Literary notes about Field (AI summary)
The word “field” in literature assumes a range of meanings that both ground narratives in tangible landscapes and elevate them to metaphorical dimensions. In pastoral passages, it signifies open country and agricultural expanse, evoking bucolic imagery as when corn or wheat is reaped ([1], [2], [3]). In contrast, in military contexts it becomes the battleground where valor is tested, as noted in vivid depictions of combat ([4], [5], [6]). Authors also extend its use to mark realms of intellectual or practical pursuit, creating a space of endeavor or inquiry ([7], [8], [9], [10]). Thus, through diverse deployments—from the sacred lands of biblical texts to the epic arenas of legendary wars—the term enriches literary settings by bridging the physical with the symbolic ([11], [12]).
- The stalks are left standing in the field.
— from Twelve Years a Slave by Solomon Northup - It was a lover and his lass, With a hey, and a ho, and a hey nonino, That o'er the green corn-field did pass
— from The Complete Works of William Shakespeare by William Shakespeare - He wrought also a field of harvest corn, and the reapers were reaping with sharp sickles in their hands.
— from The Iliad by Homer - During the battle Getty and Carroll were wounded, but remained on the field.
— from Personal Memoirs of U. S. Grant, Complete by Ulysses S. Grant - Of the first war that King Arthur had, and how he won the field.
— from Le Morte d'Arthur: Volume 1 by Sir Thomas Malory - Drawing himself up, he viewed the field of battle opening out before him from the hill, and with his whole soul followed the movement of the Uhlans.
— from War and Peace by graf Leo Tolstoy - So this field of endeavor is [ 581 ] the one Professor Worcester has been industriously preparing during the last twelve years.
— from The American Occupation of the Philippines 1898-1912 by James H. Blount - This narrows the field immeasurably we meet again in it.”
— from A Room with a View by E. M. Forster - A field of consciousness, however complex, is never analyzed unless some of its ingredients have changed.
— from The Principles of Psychology, Volume 1 (of 2) by William James - The puzzle was to divide the circular field into four equal parts by three walls, each wall being of exactly the same length.

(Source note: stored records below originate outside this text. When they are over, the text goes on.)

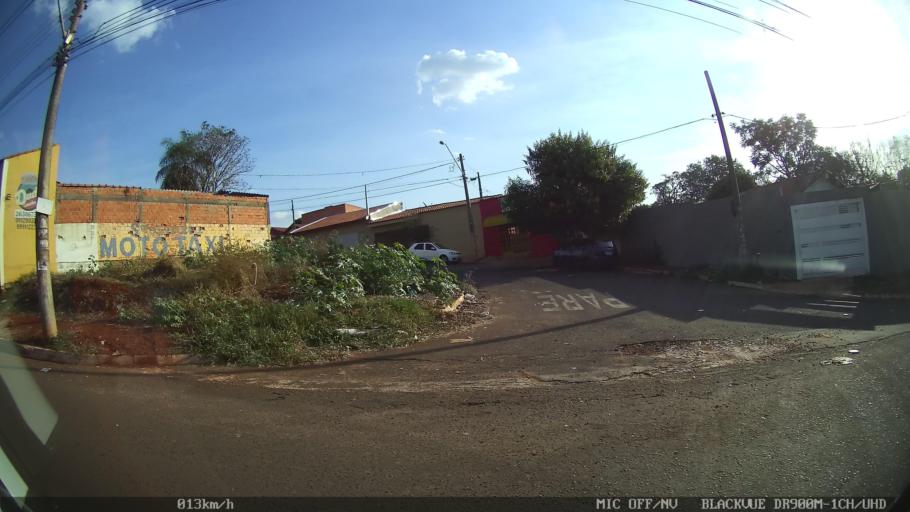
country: BR
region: Sao Paulo
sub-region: Ribeirao Preto
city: Ribeirao Preto
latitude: -21.1533
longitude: -47.8420
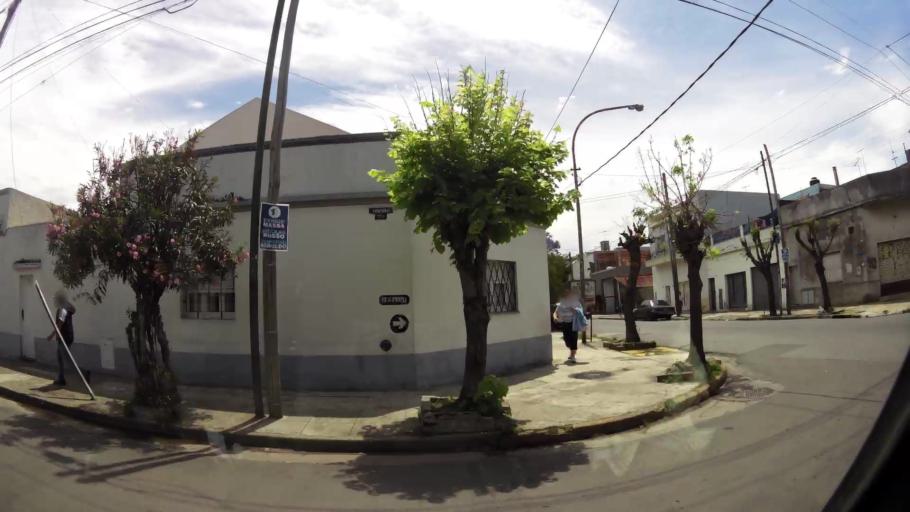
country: AR
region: Buenos Aires
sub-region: Partido de Lanus
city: Lanus
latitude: -34.6694
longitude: -58.4055
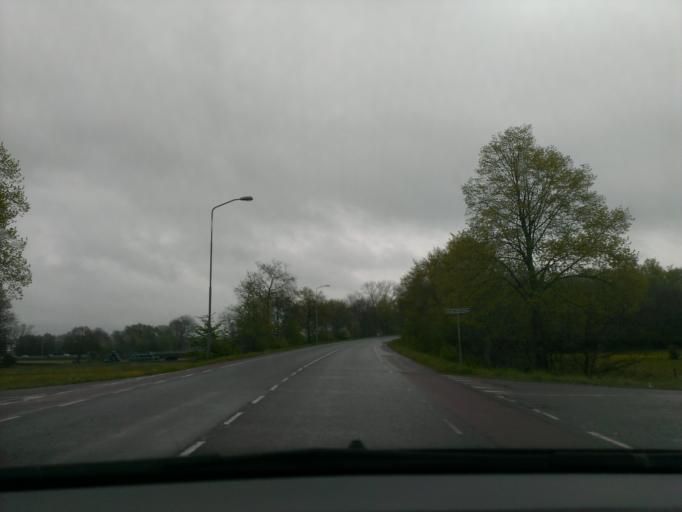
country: NL
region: Gelderland
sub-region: Gemeente Epe
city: Epe
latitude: 52.3469
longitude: 6.0118
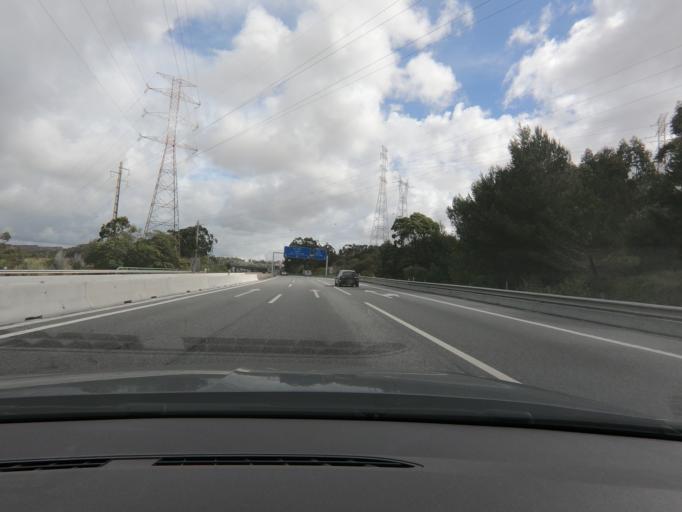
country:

— from Amusements in Mathematics by Henry Ernest Dudeney - And if he that had vowed, will redeem his field, he shall add the fifth part of the money of the estimation, and shall possess it.
— from The Bible, Douay-Rheims, Complete - And the field, and the cave that is therein, were made sure unto Abraham for a possession of a burying-place by the sons of Heth.—Genesis xxiii.